= William Arthur Bone =

English chemist (1871–1938)

William Arthur Bone, FRS (19 March 1871 – 11 June 1938) was a British fuel technologist and chemist.

== Biography ==

Bone was born in Stockton-on-Tees, the son of Christopher Bone, a tea merchant, and his wife Mary Elizabeth. He was educated at Middlesbrough High School, the Ackworth Quaker school and Stockton High School. After a year at the Leys School, Cambridge he studied Chemistry and Physics at Owens College, Manchester (now the University of Manchester), followed by a scholarship year at the University of Heidelberg.

Bone was married twice: firstly in 1896 to Kate Hind, daughter of the Mayor of Stockton, with whom he had a son and two daughters before her death in 1914 and secondly in 1916 to Mabel Isabel Liddeard, who died in 1922.

== Academic career ==

After a period as Lecturer in Chemistry and Metallurgy at Manchester, where he was Elected to membership of the Manchester Literary and Philosophical Society on 2 May 1905 whilst studying hydrocarbon combustion. Bone was appointed Livesey Professor of Coal Gas and Fuel Industries at the University of Leeds in 1906. There he set up a new Department of Fuel Technology and continued to study the mechanics of fuel combustion. In 1912 he made his last move, this time to the Department of Chemical Technology at Imperial College, London, again concentrating on the investigation of combustion. During World War I (1914–18) he carried out research on fuel problems associated with the war and trained chemists for duties in munition factories. He retired in 1936.

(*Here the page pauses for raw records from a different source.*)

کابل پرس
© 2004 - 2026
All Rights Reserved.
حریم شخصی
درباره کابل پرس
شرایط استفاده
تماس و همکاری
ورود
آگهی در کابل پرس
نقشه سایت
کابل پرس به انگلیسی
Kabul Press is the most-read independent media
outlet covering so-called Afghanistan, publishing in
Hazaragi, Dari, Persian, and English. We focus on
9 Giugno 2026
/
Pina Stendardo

He was elected a Fellow of the Royal Society in 1905. He delivered their Bakerian Lecture in 1932 (on hydrocarbon combustion) and was awarded their Davy Medal in 1936 "For his pioneer work on contact catalysis and his researches on the mechanism of combustion of hydrocarbons and on the nature of flames and on gaseous explosions".

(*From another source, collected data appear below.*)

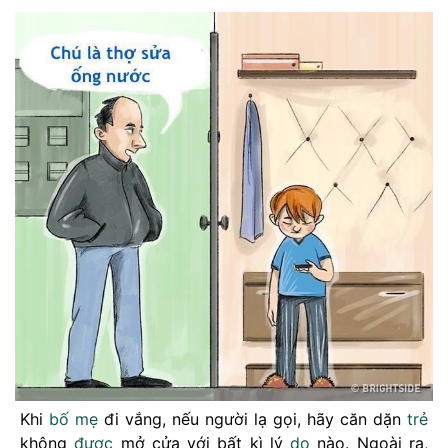
Khi
bố mẹ
đi vắng, nếu người lạ gọi, hãy căn dặn
trẻ
không
được
mở cửa với bất kì lý
do
nào. Ngoài ra,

He was awarded the Franklin Institute's Howard N. Potts Medal in 1912 and the Liversidge award of the Royal Society of Chemistry in 1930.

In 1957, 19 years after his death, Institute of Fuel (now the Energy Institute) created the Bone-Wheeler medal, jointly honouring Bone and Richard Vernon Wheeler. The medal was awarded annually to the most promising chemical engineer under the age of 30.

== Publications ==

He published several books; Coal and its Scientific Uses in 1918, Flame and Combustion with D.T.A.Townend in 1927 and Coal and its Constitution and Uses with G.W.Himus in 1936.